## Brief
Could you reproduce every one of the entries below word for word, leaving the pictures out of your answer?

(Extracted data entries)
[START]

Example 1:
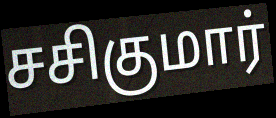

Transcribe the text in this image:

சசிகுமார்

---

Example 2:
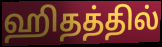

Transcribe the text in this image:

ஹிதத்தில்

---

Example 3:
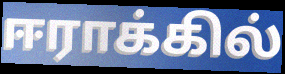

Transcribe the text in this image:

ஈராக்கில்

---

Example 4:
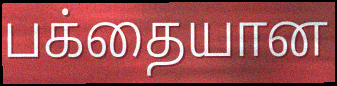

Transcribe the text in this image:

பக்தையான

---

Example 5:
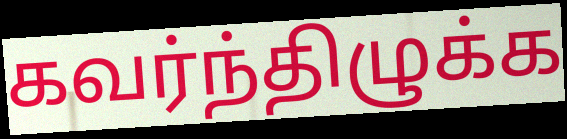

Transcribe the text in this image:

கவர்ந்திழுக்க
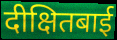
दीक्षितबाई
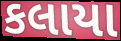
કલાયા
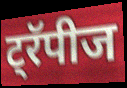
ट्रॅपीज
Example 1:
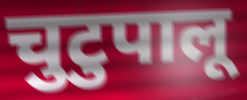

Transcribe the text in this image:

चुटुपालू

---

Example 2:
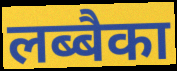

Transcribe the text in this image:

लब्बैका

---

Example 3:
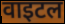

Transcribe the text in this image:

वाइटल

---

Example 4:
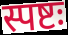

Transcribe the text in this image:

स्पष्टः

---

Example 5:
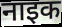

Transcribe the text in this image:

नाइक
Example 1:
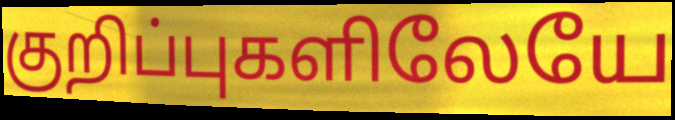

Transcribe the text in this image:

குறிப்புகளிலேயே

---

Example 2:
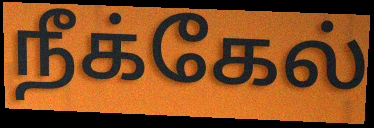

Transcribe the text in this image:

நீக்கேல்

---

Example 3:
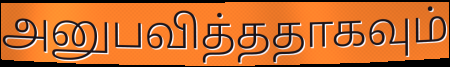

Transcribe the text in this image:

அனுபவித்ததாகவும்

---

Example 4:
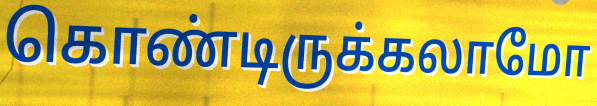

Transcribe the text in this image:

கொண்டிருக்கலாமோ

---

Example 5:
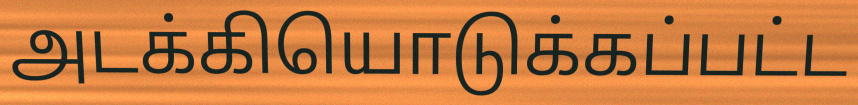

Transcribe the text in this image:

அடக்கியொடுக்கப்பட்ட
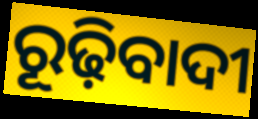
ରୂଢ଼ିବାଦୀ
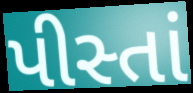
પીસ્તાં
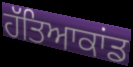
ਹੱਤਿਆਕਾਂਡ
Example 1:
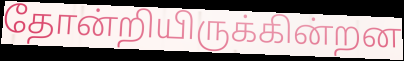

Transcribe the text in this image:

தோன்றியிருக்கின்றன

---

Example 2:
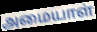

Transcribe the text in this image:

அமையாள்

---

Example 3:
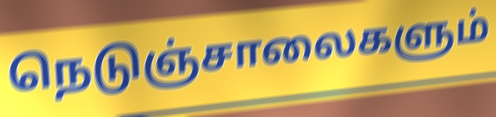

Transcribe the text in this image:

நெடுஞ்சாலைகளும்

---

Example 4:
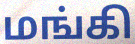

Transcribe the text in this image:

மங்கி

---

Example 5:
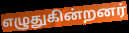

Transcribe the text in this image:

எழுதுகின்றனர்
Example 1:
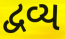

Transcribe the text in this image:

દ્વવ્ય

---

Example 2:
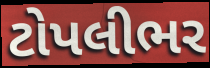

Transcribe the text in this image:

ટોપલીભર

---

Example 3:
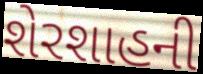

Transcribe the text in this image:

[END]

## Response to this exercise
Example 1:

Transcribe the text in this image:

சசிகுமார்

---

Example 2:

Transcribe the text in this image:

ஹிதத்தில்

---

Example 3:

Transcribe the text in this image:

ஈராக்கில்

---

Example 4:

Transcribe the text in this image:

பக்தையான

---

Example 5:

Transcribe the text in this image:

கவர்ந்திழுக்க
दीक्षितबाई
કલાયા
ट्रॅपीज
Example 1:

Transcribe the text in this image:

चुटुपालू

---

Example 2:

Transcribe the text in this image:

लब्बैका

---

Example 3:

Transcribe the text in this image:

वाइटल

---

Example 4:

Transcribe the text in this image:

स्पष्टः

---

Example 5:

Transcribe the text in this image:

नाइक
Example 1:

Transcribe the text in this image:

குறிப்புகளிலேயே

---

Example 2:

Transcribe the text in this image:

நீக்கேல்

---

Example 3:

Transcribe the text in this image:

அனுபவித்ததாகவும்

---

Example 4:

Transcribe the text in this image:

கொண்டிருக்கலாமோ

---

Example 5:

Transcribe the text in this image:

அடக்கியொடுக்கப்பட்ட
ରୂଢ଼ିବାଦୀ
પીસ્તાં
ਹੱਤਿਆਕਾਂਡ
Example 1:

Transcribe the text in this image:

தோன்றியிருக்கின்றன

---

Example 2:

Transcribe the text in this image:

அமையாள்

---

Example 3:

Transcribe the text in this image:

நெடுஞ்சாலைகளும்

---

Example 4:

Transcribe the text in this image:

மங்கி

---

Example 5:

Transcribe the text in this image:

எழுதுகின்றனர்
Example 1:

Transcribe the text in this image:

દ્વવ્ય

---

Example 2:

Transcribe the text in this image:

ટોપલીભર

---

Example 3:

Transcribe the text in this image:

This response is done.